For the first time in 12 years, scores of parents with children in District schools took their outrage and their pleas for progress to a new judge last night. But Mayor Sharon Pratt Dixon's verdict was unclear.

It was Dixon's first visit to the annual hearing on the city's education budget, and for 90 minutes she sat resolutely in the D.C. Council Chamber and listened to testimony about hazardous school buildings, ill-equipped and underpaid teachers and a school bureaucracy routinely described as inept and bloated.

The evening also was filled with ominous references to the city's financial crisis, which likely will sink any increase in the school system's $528 million budget this year. But many speakers, undaunted, plugged away with demands to improve classrooms.

Wanda Peyton, a parent at Deal Junior High School in Northwest, spoke of how shortages of money and space have stalled plans to build new science labs for students. "We are wondering how we will ever meet our goal of becoming a school of distinction," she told Dixon.

In one of the more striking moments of more than five hours of speeches, two recent high school dropouts asked Dixon not to reduce the city budget deficit by slashing education programs. They also urged her to watch the school system with vigilance and demand that it hire more compassionate educators.

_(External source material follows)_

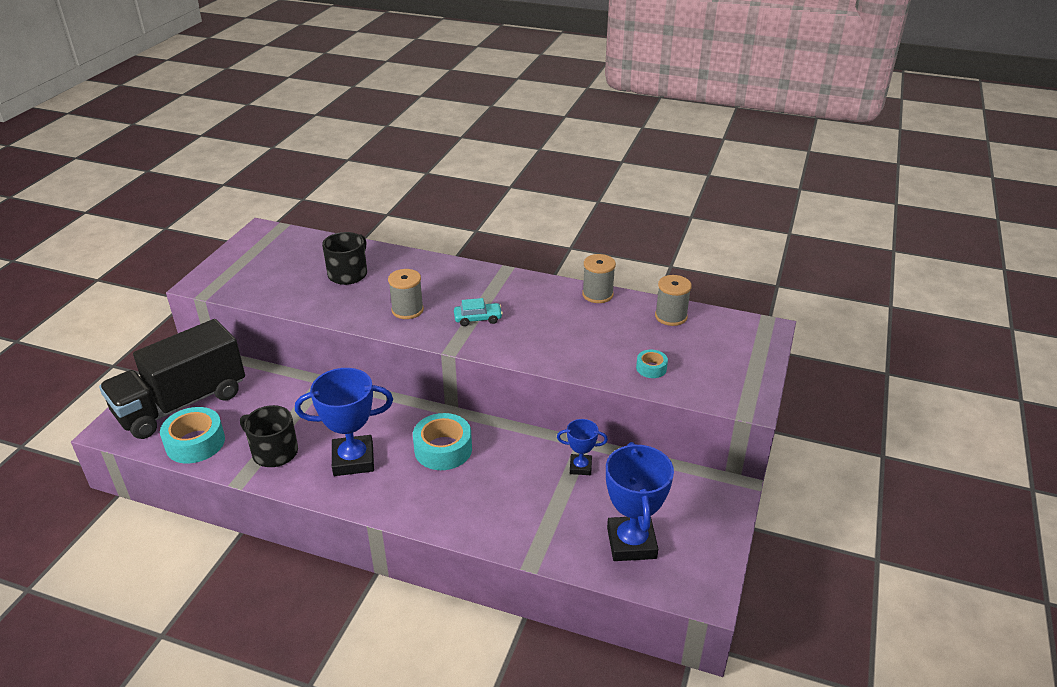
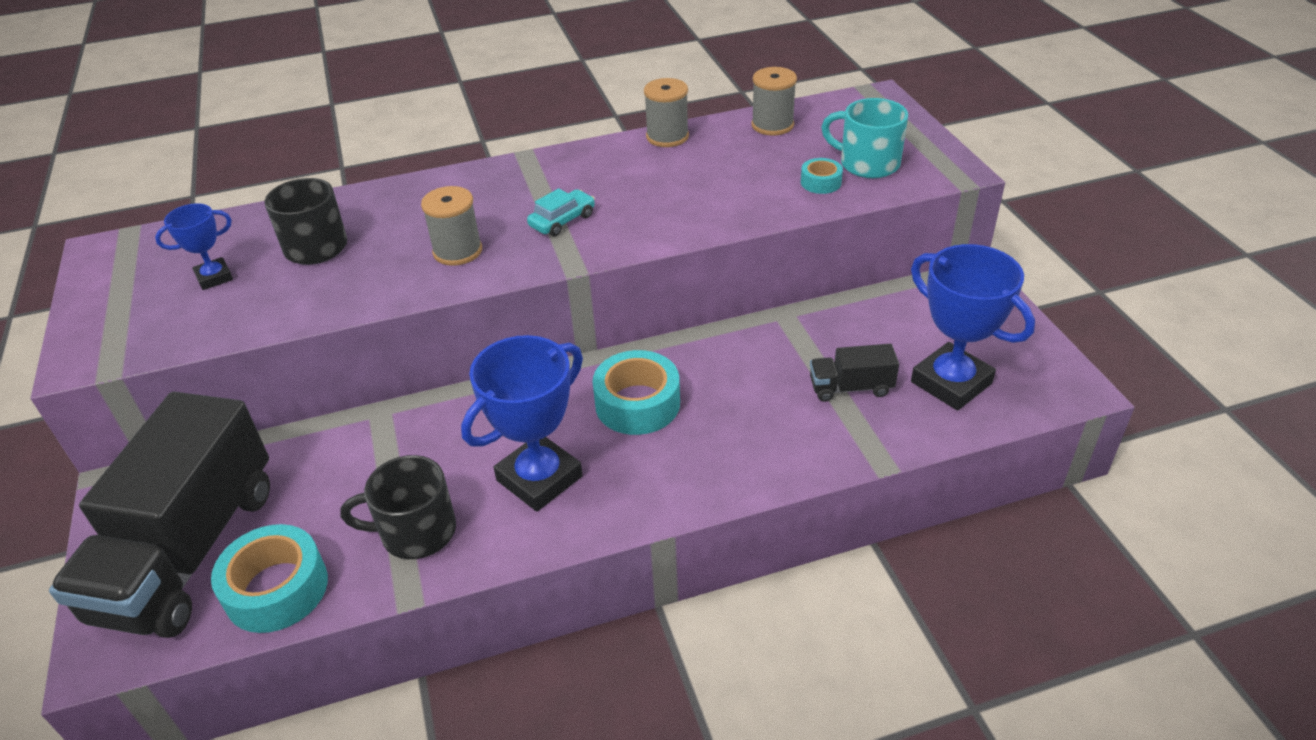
camera: 35 degrees left, 5 degrees up
blue trophy [557,419,608,475] -> blue trophy moved to [155,203,233,290]
none -> black truck [810,344,899,402]
none -> turquoise mug [821,98,908,178]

One student was Devon Smith, 16. After saying he left Garnet-Patterson Junior High School in Shaw last year, Smith told Dixon, "Every year I heard teachers say, 'I don't care what you do, I get paid whether you come to school or not.' "

Dixon left the hearing without asking any parent a question, and said afterward that she still saw little hope of shielding the school system from deep reductions in spending. Earlier this month, Dixon asked the system to remove $10 million from its budget and said that she intends to shelve a $40 million plan to raise the salaries of the city's 6,700 teachers.

School board President R. David Hall, who sat next to Dixon during last night's hearing, has said the mayor's request for cuts probably will lead to teacher and administrator layoffs.

That possibility was derided throughout the night.

"If there are going to be layoffs, it has to be teachers last, not teachers first," said Mary Levy, a leader of the schools advocacy group Parents United. "We're not going to get any good teachers if they think they're going to be laid off in a year."

Dixon did not endorse layoffs, but said after the hearing that she cannot withdraw her request for the school system to make cuts and scrap its plans for raises. "There's great frustration out there, and I understand it," she said. "But if we can get around the immediate situation and get the federal dollars we need, then we can put money where it ought to go: to our children."

In one unusual twist to last night's hearing, several dozen speakers angrily demanded that the school budget not be increased until the system adopted an Afrocentric curriculum and school board members were removed from office. Most of those activists were part of a community group known as Operation Know Thyself or had been ardent supporters of former superintendent Andrew E. Jenkins, who was fired by the board in November.